While the results of this study are important in understanding the pharmacological specificity of stimulant-induced increases in smoking, there are a few caveats that warrant discussion. First, the volunteers that participated in the current experiment consisted of healthy, nondrug-dependent, adult smokers. Whether methylphenidate or other stimulant medications would increase smoking in a clinically relevant population is unknown. Persons with ADHD, for example, may or may not increase smoking after stimulant pretreatment. The clinical and epidemiological literature on this topic is mixed regarding whether or not stimulant medications increase the risk of tobacco smoking in ADHD-diagnosed individuals (Biederman et al. 1999; Lambert 2002; Lambert and Hartsough 1998; Loney et al. 2002). Second, the acute effects of immediate-release methylphenidate were tested in the current experiment, whereas in a treatment setting, sustained-release formulations are commonly prescribed (e.g., Lage and Hwang 2004). Rate-of-onset has been shown to modulate the behavioral effects of stimulant drugs including methylphenidate and cocaine (Abreu et al. 2001; Kollins et al. 1998). Future studies should determine whether immediate- and sustained-release methylphenidate produce quantitatively different effects on smoking. Finally, in a treatment setting, methylphenidate is prescribed chronically. Future studies should also determine whether differential effects on smoking behavior would be observed after the chronic administration of methylphenidate. Bupropion, for example, increases cigarette smoking when administered acutely (i.e., Cousins et al. 2001) but reduces smoking when administered chronically (for a review, see Henningfield et al. 2005).

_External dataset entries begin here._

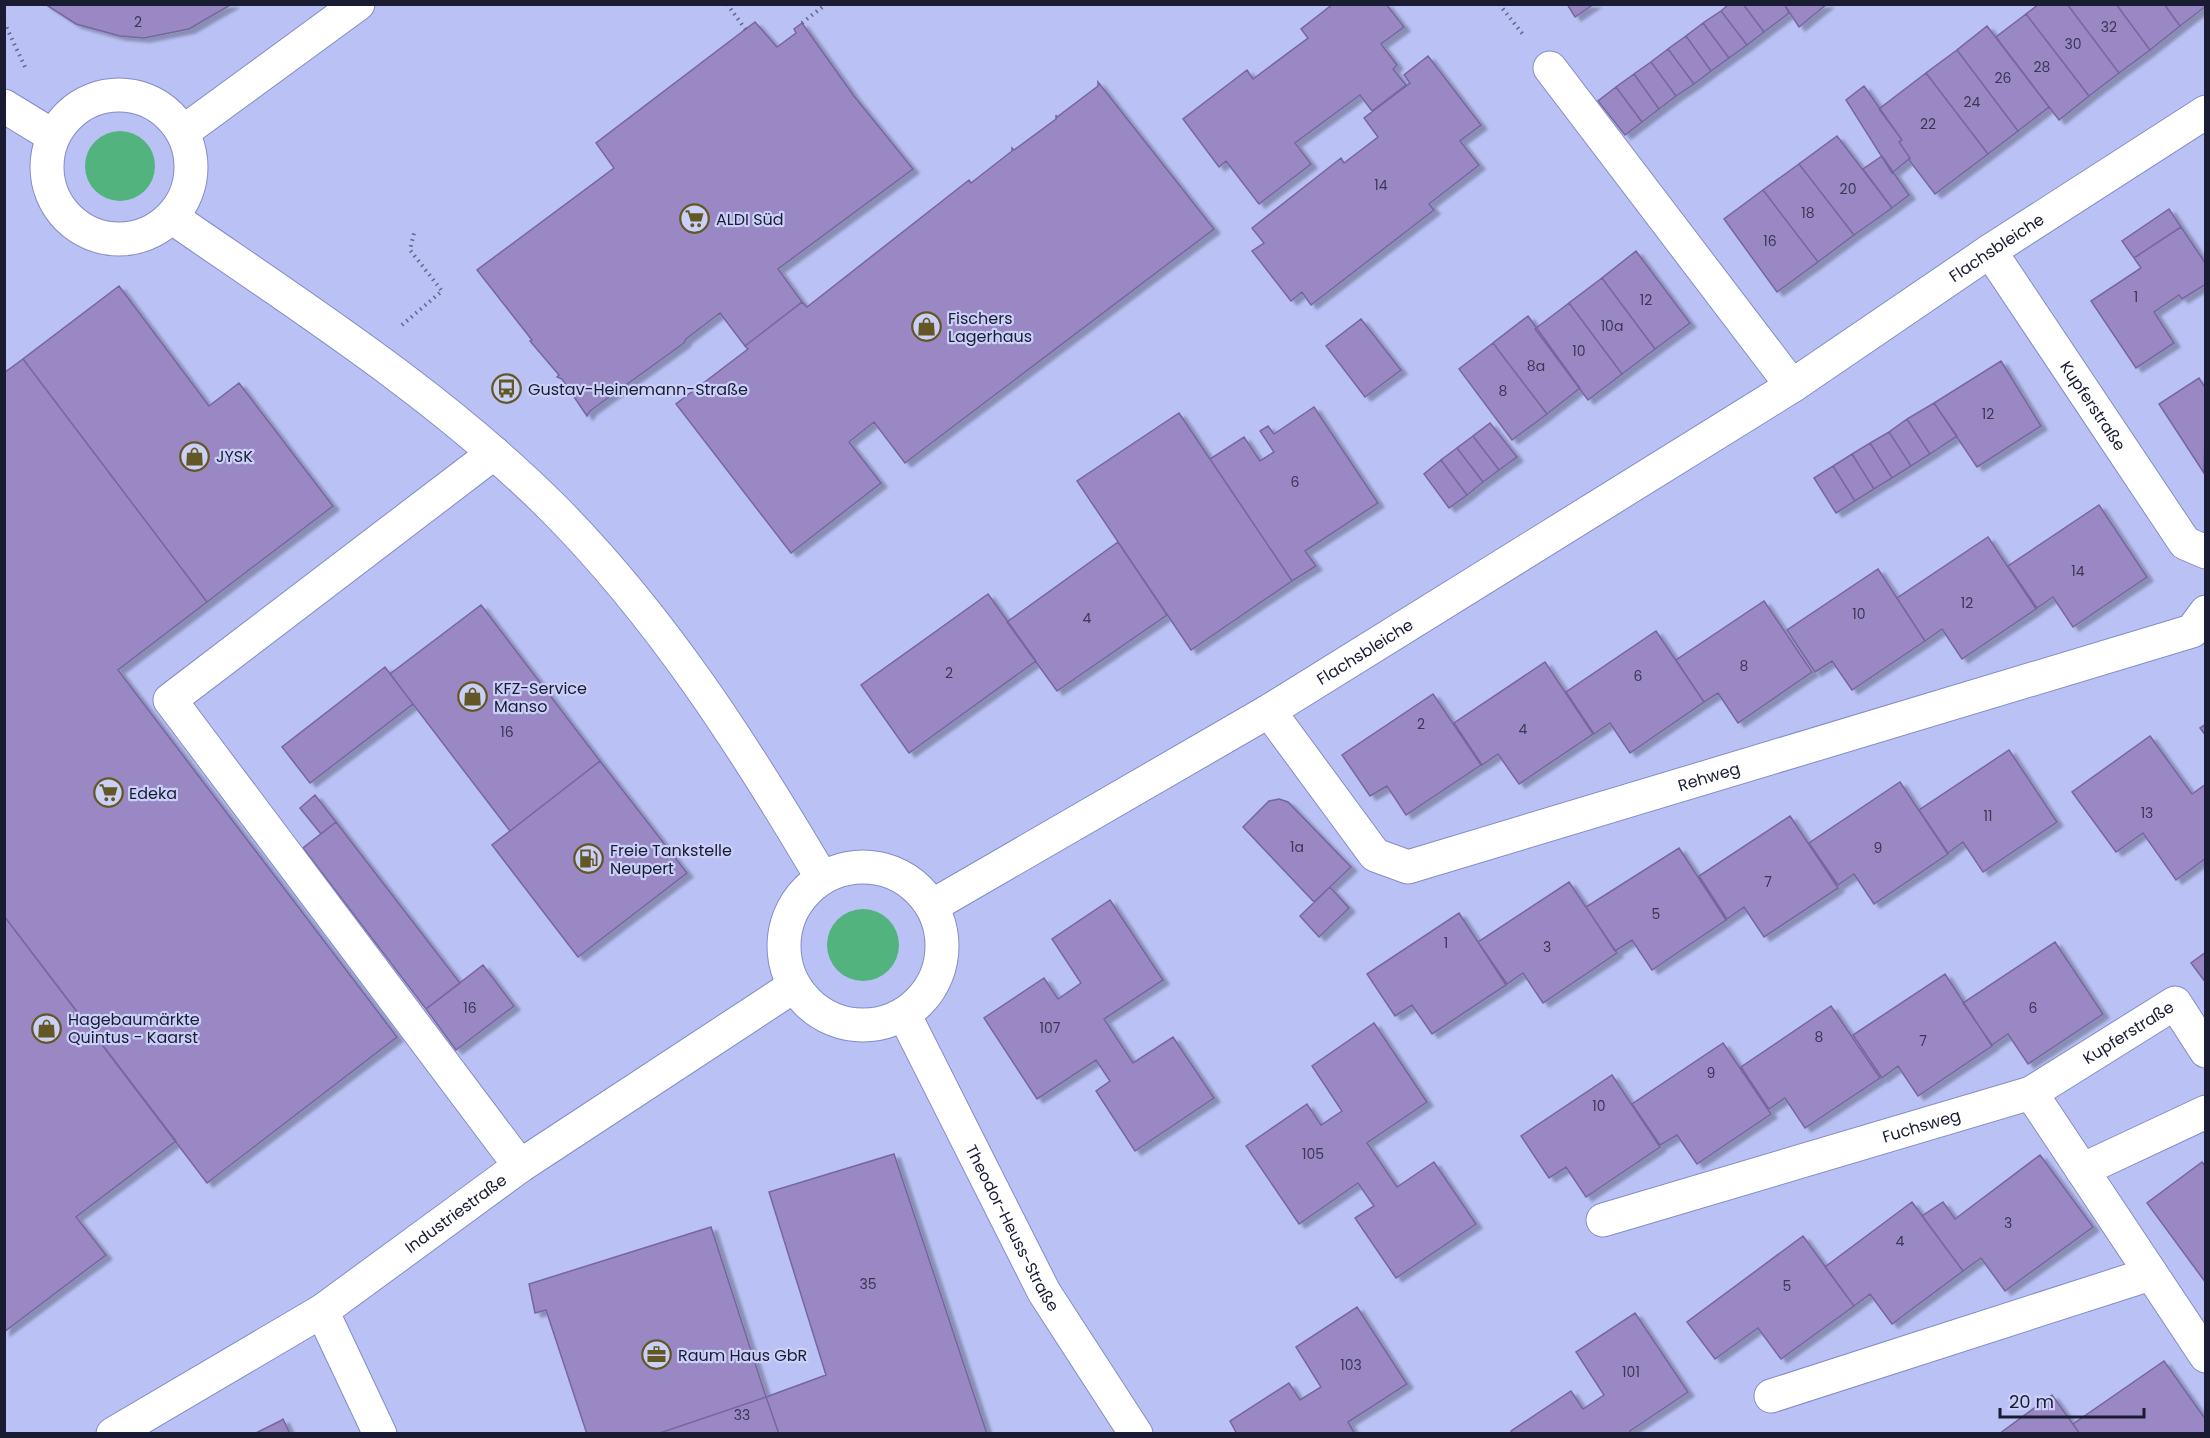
<svg xmlns="http://www.w3.org/2000/svg" width="2210" height="1438" font-family="Poppins,sans-serif">
<defs>
<filter id="shadow"><feDropShadow dx="6" dy="4" stdDeviation="1.5" flood-color="#0004"/></filter>
</defs>
<rect width="100%" height="100%" fill="#bac2f5"/>
<path fill="#52b37f" d="M85 166a35 35 0 1 1 70 0a35 35 0 1 1-70 0Z
M827 945a36 36 0 1 1 72 0a36 36 0 1 1-72 0Z"/>
<path fill="#9988c3" stroke="#77669f" stroke-width="1.5" filter="url(#shadow)" d="M45,4H232L189,29L144,38L120,36L76,24Z
M1333,4H1386L1404,27L1381,44L1397,65L1393,69L1406,85L1372,111L1360,95L1295,143L1311,164L1259,204L1226,161L1219,167L1183,119L1247,70L1253,79L1308,38L1301,29Z
M1567,4H1594L1575,17Z
M1729,4H1743L1764,32L1747,45L1721,11Z
M1743,4H1784L1789,13L1764,32Z
M1784,4H1827L1799,27Z
M2039,4H2067L2119,73L2089,96L2026,14Z
M2067,4H2116L2150,50L2119,73Z
M2116,4H2164L2180,26L2150,50Z
M2164,4H2206V6L2180,26Z
M1721,11L1747,45L1729,58L1703,23Z
M2026,14L2089,96L2059,120L1996,37Z
M755,22L777,47L796,33L794,29L802,23L854,96L913,169L778,269L802,302L745,346L720,313L686,339L684,343L590,411L587,416L562,379L557,377L559,375L530,341L532,340L477,270L614,168L596,143Z
M1703,23L1729,58L1711,71L1686,36Z
M1987,26L2049,107L2018,131L1957,50Z
M1686,36L1711,71L1694,84L1668,49Z
M1668,49L1694,84L1676,96L1651,62Z
M1957,50L2018,131L1988,154L1926,73Z
M1428,56L1481,125L1460,141L1479,165L1429,204L1434,210L1311,305L1302,292L1291,301L1252,251L1264,243L1252,228L1341,158L1344,163L1378,137L1364,118L1410,83L1404,75Z
M1651,62L1676,96L1659,109L1634,74Z
M1926,73L1988,154L1935,194L1909,160L1910,158L1899,142L1902,140L1879,109Z
M1634,74L1659,109L1642,122L1616,87Z
M1098,82L1214,229L905,463L874,422L849,442L881,483L791,553L676,404L748,349L745,346L802,302L807,307L969,180L971,183L1012,151V148L1014,150L1056,119V115L1057,117L1098,86Z
M1864,86L1902,140L1899,142L1910,158L1892,173L1846,100Z
M1616,87L1642,122L1625,135L1598,101Z
M1837,136L1892,208L1854,235L1799,164Z
M1882,156L1909,195L1892,208L1863,169Z
M1799,164L1854,235L1818,262L1763,190Z
M1763,190L1818,262L1777,292L1724,219Z
M2169,209L2181,227L2134,258L2122,241Z
M2181,227L2206,264V284L2182,299L2179,295L2154,312L2174,343L2136,368L2091,301L2141,268L2134,258Z
M1636,251L1690,323L1655,349L1602,278Z
M1602,278L1655,349L1622,374L1569,303Z
M119,286L209,406L239,383L333,506L207,602L23,359Z
M1569,303L1622,374L1588,400L1535,329Z
M1528,316L1580,388L1547,414L1493,343Z
M1361,319L1401,370L1365,397L1326,346Z
M1493,343L1547,414L1512,440L1459,369Z
M23,359L207,602L118,670L397,1037L207,1183L4,916V373Z
M2001,361L2041,426L1977,467L1934,403Z
M2199,378L2206,389L2204,473L2159,404Z
M1934,403L1957,436L1930,454L1907,419Z
M1314,407L1378,503L1305,551L1316,566L1292,581L1210,459L1244,437L1260,461L1274,452L1260,431L1268,426L1274,434Z
M1179,413L1292,581L1191,650L1077,481Z
M1907,419L1930,454L1911,466L1889,432Z
M1490,423L1517,457L1499,470L1473,436Z
M1889,432L1911,466L1892,478L1870,443Z
M1473,436L1499,470L1483,482L1457,448Z
M1870,443L1892,478L1874,489L1852,454Z
M1457,448L1483,482L1467,495L1441,460Z
M1852,454L1874,489L1855,501L1833,466Z
M1441,460L1467,495L1449,508L1424,474Z
M1833,466L1855,501L1836,513L1814,478Z
M2099,505L2147,577L2073,627L2053,597L2037,608L2008,566Z
M1988,537L2036,609L1962,659L1942,629L1925,641L1897,598Z
M1118,542L1167,615L1057,691L1007,622Z
M1878,569L1925,641L1852,690L1832,661L1815,672L1787,630Z
M988,594L1036,661L909,753L861,685Z
M1764,601L1812,672L1738,723L1718,693L1704,702L1676,660Z
M481,605L600,761L510,831L390,674Z
M1656,631L1704,702L1630,753L1610,723L1594,734L1566,692Z
M1545,662L1593,734L1519,784L1498,754L1482,765L1454,723Z
M385,667L413,704L310,783L282,747Z
M1433,694L1481,765L1406,815L1387,786L1370,796L1342,755Z
M2206,724V736L2200,728Z
M2150,736L2192,794L2206,784V858L2176,880L2143,833L2116,852L2072,792Z
M2009,750L2057,822L1983,872L1963,842L1948,853L1919,810Z
M600,761L687,873L578,957L492,845Z
M1900,782L1948,854L1874,904L1854,874L1838,885L1809,843Z
M315,795L336,822L321,834L300,808Z
M1279,799L1288,802L1351,867L1314,902L1243,827L1269,801Z
M1790,816L1838,888L1764,937L1744,907L1727,919L1699,876Z
M336,822L460,983L426,1009L303,848Z
M1679,848L1726,920L1652,970L1632,940L1615,951L1586,907Z
M1569,882L1617,953L1543,1003L1523,973L1507,984L1478,942Z
M1330,887L1349,908L1319,937L1300,916Z
M1110,900L1163,980L1104,1019L1133,1063L1173,1037L1214,1098L1135,1151L1096,1091L1110,1081L1096,1060L1037,1099L984,1018L1044,978L1058,999L1081,983L1052,939Z
M1459,913L1506,985L1432,1034L1412,1005L1395,1016L1367,974Z
M4,916L176,1141L76,1217L106,1255L4,1332Z
M2055,942L2103,1014L2028,1064L2008,1034L1992,1045L1963,1003Z
M2206,952V983L2191,963Z
M483,965L514,1006L456,1050L426,1009Z
M1945,974L1992,1046L1918,1096L1898,1066L1882,1078L1853,1035Z
M1831,1006L1880,1078L1805,1128L1785,1098L1769,1109L1741,1067Z
M1374,1023L1427,1102L1367,1143L1397,1187L1434,1162L1476,1224L1396,1278L1355,1218L1374,1206L1358,1183L1299,1224L1246,1146L1307,1104L1321,1125L1342,1111L1312,1066Z
M1723,1043L1771,1114L1697,1164L1677,1135L1660,1145L1632,1104Z
M1612,1075L1660,1147L1586,1197L1566,1167L1549,1178L1521,1136Z
M894,1154L987,1434H779L766,1397L826,1375L769,1192Z
M2040,1155L2093,1227L2005,1291L1981,1258L1963,1271L1922,1216L1943,1202L1955,1219Z
M2202,1162L2206,1167V1283L2147,1203Z
M1912,1202L1963,1271L1892,1324L1870,1294L1854,1306L1825,1267Z
M711,1227L766,1397L657,1434H587L546,1310L535,1313L529,1284Z
M1803,1236L1854,1306L1781,1359L1758,1328L1715,1359L1687,1322Z
M1357,1307L1407,1384L1348,1422L1355,1434H1237L1230,1421L1289,1383L1300,1400L1321,1387L1296,1347Z
M1635,1313L1688,1392L1630,1431L1631,1434H1513L1511,1431L1571,1391L1583,1409L1604,1395L1576,1352Z
M2164,1361L2206,1420V1434H2080L2073,1424Z
M2052,1395L2080,1434H1999Z
M766,1397L779,1434H657Z
M283,1419L290,1434H254L280,1421Z"/>
<g fill="none" stroke-linecap="round" stroke-linejoin="round">
<defs>
<g id="minor">
<path d="M1550,68L1792,386"/>
<circle cx="119" cy="167" r="72"/>
<path d="M4,106L53,136"/>
<path d="M183,132L358,4"/>
<path d="M173,218C303,308 441,396 554,509C662,618 744,746 822,878"/>
<path id="s1" d="M1990,251L2185,543L2206,552"/>
<path d="M494,453L170,700L520,1166"/>
<path id="s2" d="M1269,711L1375,855L1408,867L2192,631L2206,612"/>
<circle cx="863" cy="946" r="79"/>
<path id="s3" d="M932,906L1269,711L1792,386L1990,251L2206,112"/>
<path id="s4" d="M904,1014L1044,1292L1136,1434"/>
<path d="M2031,1093L2206,1356"/>
<path d="M2082,1170L2206,1112"/>
<path id="s5" d="M1603,1220L2031,1093L2175,1003L2206,1051"/>
<path d="M322,1311L380,1434"/>
<path d="M1771,1396L2150,1274"/>
<path id="s6" d="M113,1434L322,1311L520,1166L794,986"/>
</g>
</defs>
<use href="#minor" stroke="#848cc8" stroke-width="35"/>
<path stroke="#63678c" stroke-width="4" stroke-dasharray="1.5 4.5" stroke-linecap="butt" d="M727,4L746,30
M1499,4L1525,37
M4,22L26,69
M802,23L826,4
M402,325L442,291L410,250L414,233"/>
<use href="#minor" stroke="#fff" stroke-width="33"/>
</g>
<defs>
<symbol id="supermarket-ring" viewBox="-11 -11 22 22"><circle r="9.5" fill="#cad0f7" stroke="#635825" stroke-width="1.5"/><path d="M-6-5.5h2.5l.6 2H6L4.5 2H-2.5L-4.4-4H-6ZM-1.5 3.2a1.3 1.3 0 1 0 .1 0ZM3 3.2a1.3 1.3 0 1 0 .1 0Z" fill="#635825"/></symbol>
<symbol id="shop-ring" viewBox="-11 -11 22 22"><circle r="9.5" fill="#cad0f7" stroke="#635825" stroke-width="1.5"/><path d="M-5-2.5h2.3a2.7 3.5 0 0 1 5.4 0H5L5.5 6h-11ZM-1.5-2.5h3a1.5 2.3 0 0 0-3 0Z" fill="#635825"/></symbol>
<symbol id="bus-ring" viewBox="-11 -11 22 22"><circle r="9.5" fill="#cad0f7" stroke="#635825" stroke-width="1.5"/><path d="M-5-6H5V4H4V6H2V4H-2V6H-4V4H-5ZM-3.5-4V0h7V-4ZM-3.5 1.2v1.5H-2V1.2ZM2 1.2v1.5H3.5V1.2Z" fill="#635825"/></symbol>
<symbol id="fuel-ring" viewBox="-11 -11 22 22"><circle r="9.5" fill="#cad0f7" stroke="#635825" stroke-width="1.5"/><path d="M-5.5-6h7V0h2V4h1.3V-2.5L3-4.5l.8-.8L6-3V5H2.5V1h-1V6h-7ZM-4.2-4.7v3.2H.2V-4.7Z" fill="#635825"/></symbol>
<symbol id="office-ring" viewBox="-11 -11 22 22"><circle r="9.5" fill="#cad0f7" stroke="#635825" stroke-width="1.5"/><path d="M-6-3h4V-5.5h4V-3h4V5H-6ZM-1-4.5V-3h2v-1.5ZM-6 0V1H6V0Z" fill="#635825"/></symbol>
</defs>
<g fill-rule="evenodd">
<use href="#supermarket-ring" x="678" y="202" width="33" height="33"/>
<use href="#shop-ring" x="910" y="310" width="33" height="33"/>
<use href="#bus-ring" x="490" y="372" width="33" height="33"/>
<use href="#shop-ring" x="178" y="440" width="33" height="33"/>
<use href="#shop-ring" x="456" y="680" width="33" height="33"/>
<use href="#supermarket-ring" x="92" y="776" width="33" height="33"/>
<use href="#fuel-ring" x="572" y="842" width="33" height="33"/>
<use href="#shop-ring" x="30" y="1012" width="33" height="33"/>
<use href="#office-ring" x="640" y="1338" width="33" height="33"/>
</g>
<g text-anchor="middle" dominant-baseline="central" stroke-width="4.5" stroke-linejoin="round" paint-order="stroke">
<g font-size="14" fill="#3a3758">
<text x="138" y="22">2</text>
<text x="2109" y="27">32</text>
<text x="2073" y="44">30</text>
<text x="2042" y="67">28</text>
<text x="2003" y="78">26</text>
<text x="1972" y="102">24</text>
<text x="1928" y="124">22</text>
<text x="1381" y="185">14</text>
<text x="1848" y="189">20</text>
<text x="1808" y="213">18</text>
<text x="1770" y="241">16</text>
<text x="2136" y="297">1</text>
<text x="1646" y="300">12</text>
<text x="1612" y="326">10a</text>
<text x="1579" y="351">10</text>
<text x="1536" y="366">8a</text>
<text x="1503" y="391">8</text>
<text x="1988" y="414">12</text>
<text x="1295" y="482">6</text>
<text x="2078" y="571">14</text>
<text x="1967" y="603">12</text>
<text x="1859" y="614">10</text>
<text x="1087" y="618">4</text>
<text x="1744" y="666">8</text>
<text x="949" y="673">2</text>
<text x="1638" y="676">6</text>
<text x="1421" y="724">2</text>
<text x="1523" y="729">4</text>
<text x="507" y="732">16</text>
<text x="2147" y="813">13</text>
<text x="1988" y="816">11</text>
<text x="1297" y="847">1a</text>
<text x="1878" y="848">9</text>
<text x="1768" y="882">7</text>
<text x="1656" y="914">5</text>
<text x="1446" y="943">1</text>
<text x="1547" y="947">3</text>
<text x="470" y="1008">16</text>
<text x="2033" y="1008">6</text>
<text x="1050" y="1028">107</text>
<text x="1819" y="1037">8</text>
<text x="1923" y="1041">7</text>
<text x="1711" y="1073">9</text>
<text x="1599" y="1106">10</text>
<text x="1313" y="1154">105</text>
<text x="2008" y="1223">3</text>
<text x="1900" y="1241">4</text>
<text x="868" y="1284">35</text>
<text x="1787" y="1286">5</text>
<text x="1351" y="1365">103</text>
<text x="1631" y="1372">101</text>
<text x="742" y="1415">33</text>
</g>
<g font-size="16" fill="#1a1c34" stroke="#cad0f7" text-anchor="start">
<text x="716" y="219">ALDI Süd</text>
<text x="948" y="318">Fischers<tspan x="948" dy="18">Lagerhaus</tspan></text>
<text x="528" y="389">Gustav-Heinemann-Straße</text>
<text x="216" y="456">JYSK</text>
<text x="494" y="688">KFZ-Service<tspan x="494" dy="18">Manso</tspan></text>
<text x="129" y="793">Edeka</text>
<text x="610" y="850">Freie Tankstelle<tspan x="610" dy="18">Neupert</tspan></text>
<text x="68" y="1019">Hagebaumärkte<tspan x="68" dy="18">Quintus - Kaarst</tspan></text>
<text x="678" y="1355">Raum Haus GbR</text>
</g>
<g font-size="16" fill="#1a1c34" stroke="#cad0f7">
<text stroke="none"><textPath href="#s3" startOffset="1252">Flachsbleiche</textPath></text>
<text stroke="none"><textPath href="#s1" startOffset="186">Kupferstraße</textPath></text>
<text stroke="none"><textPath href="#s3" startOffset="502">Flachsbleiche</textPath></text>
<text stroke="none"><textPath href="#s2" startOffset="528">Rehweg</textPath></text>
<text stroke="none"><textPath href="#s5" startOffset="561">Kupferstraße</textPath></text>
<text stroke="none"><textPath href="#s5" startOffset="332">Fuchsweg</textPath></text>
<text stroke="none"><textPath href="#s6" startOffset="408">Industriestraße</textPath></text>
<text stroke="none"><textPath href="#s4" startOffset="240">Theodor-Heuss-Straße</textPath></text>
</g>
</g>
<rect width="2210" height="1438" fill="none" stroke="#1a1c34" stroke-width="12"/>
<path d="M2000 1408v9h144v-9" fill="none" stroke="#1a1c34" stroke-width="3"/>
<text x="2009" y="1408" font-size="18" fill="#1a1c34" stroke="#cad0f7" stroke-width="4.5" paint-order="stroke">20 m</text>
</svg>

In conclusion, methylphenidate but not atomoxetine increased cigarette smoking under the current experimental conditions. This finding is consistent with the notion that stimulant-induced increases in smoking result from an additive or synergistic effect of these drugs and nicotine on extracellular dopamine levels in the nucleus accumbens or striatum. Future studies should be designed to further characterize the pharmacological mechanisms underlying stimulant-induced increases in smoking in clinical populations. Identifying these mechanisms may help to elucidate the complex relationship between stimulant use and cigarette smoking. This knowledge could lead to improved treatment options for persons that smoke and use stimulants either therapeutically or recreationally.